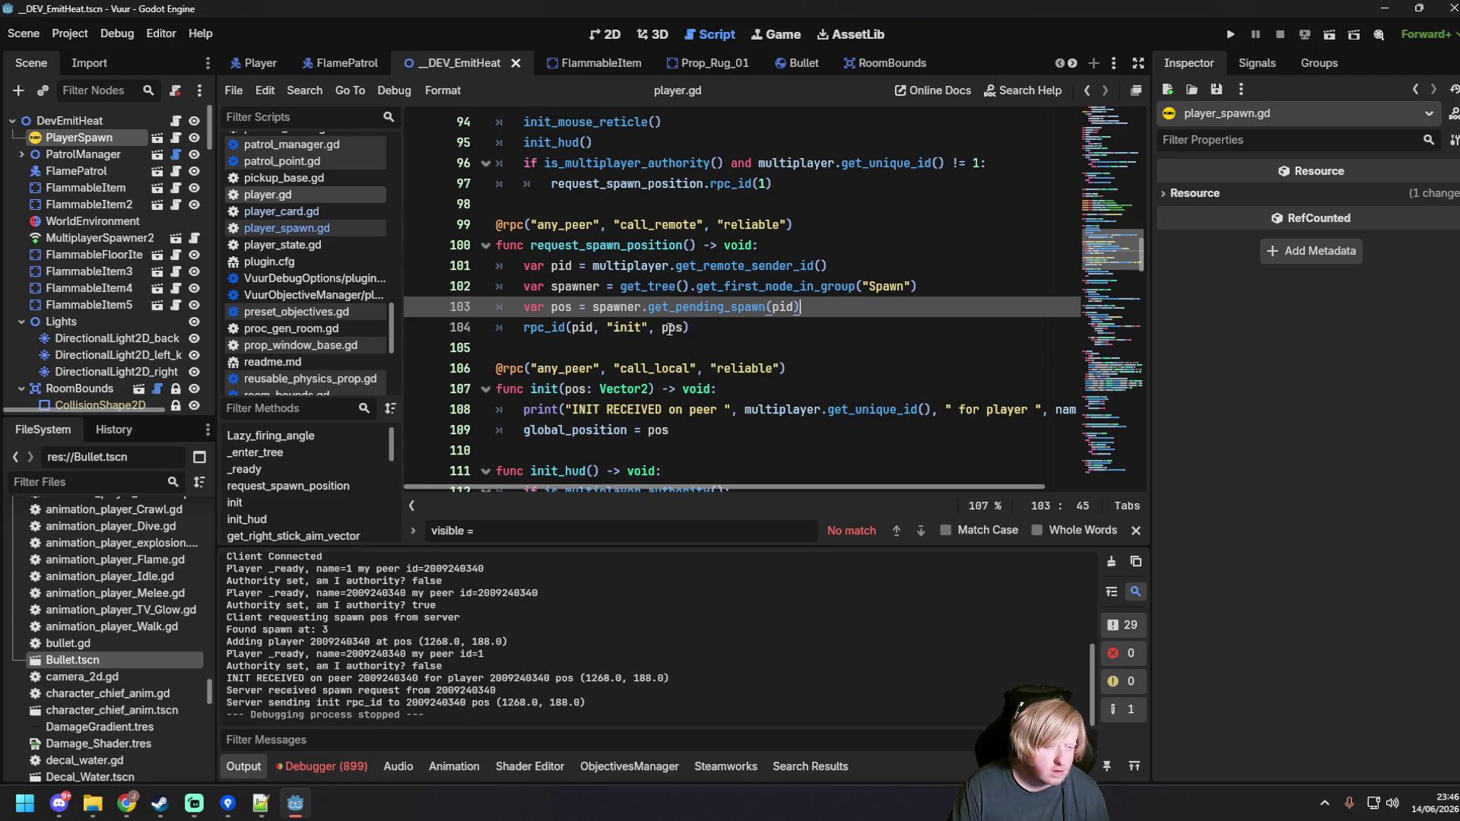
{"action": "left_click", "coordinate": [713, 328]}
{"action": "scroll", "scroll_direction": "up", "scroll_amount": 3}
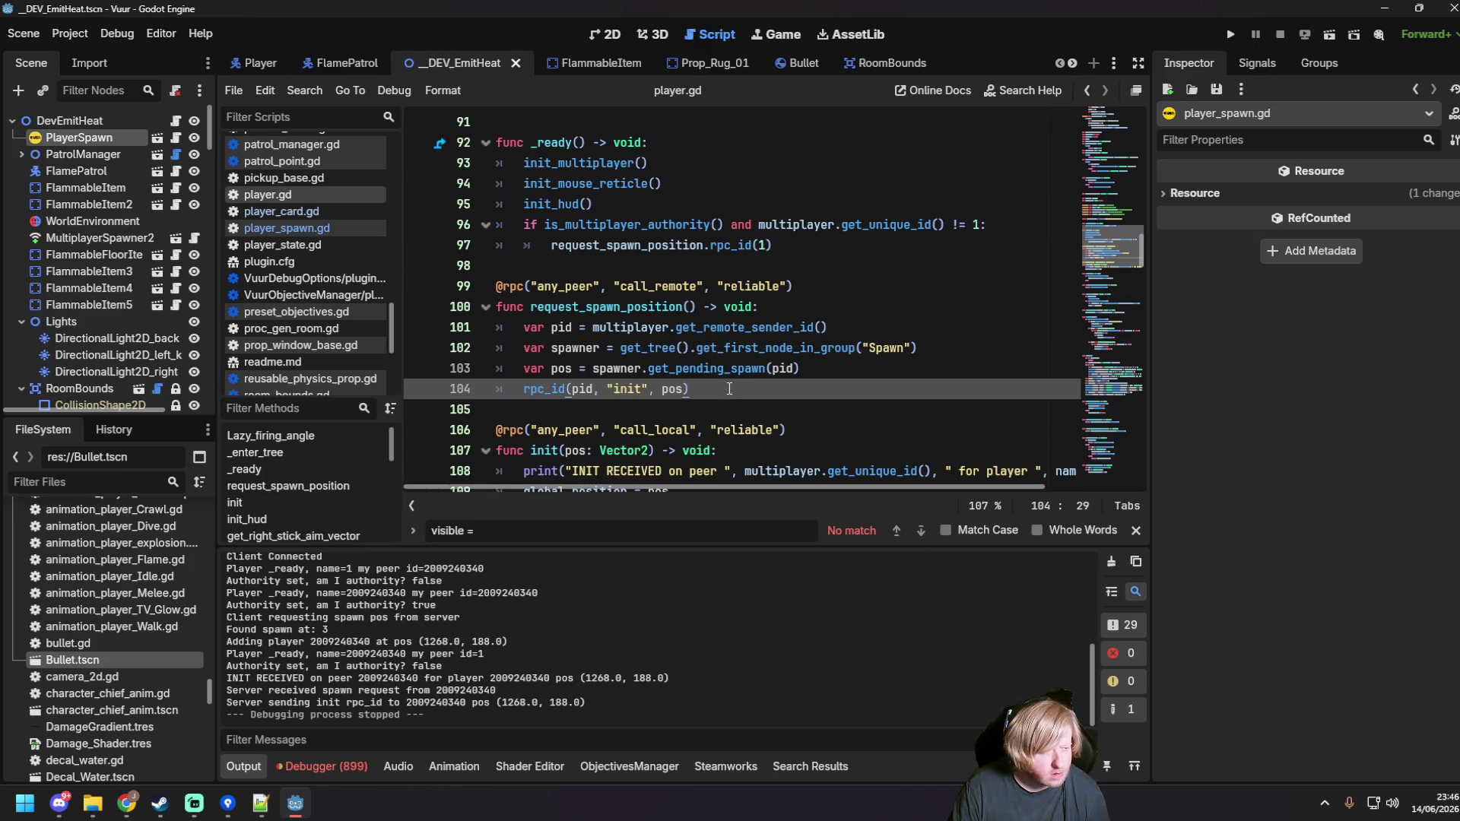
{"action": "scroll", "scroll_direction": "down", "scroll_amount": 3}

## Try it
Images are to be skipped, and each line above is to be returned exactly.

## Your solution
{"action": "left_click", "coordinate": [713, 328]}
{"action": "scroll", "scroll_direction": "up", "scroll_amount": 3}
{"action": "scroll", "scroll_direction": "down", "scroll_amount": 3}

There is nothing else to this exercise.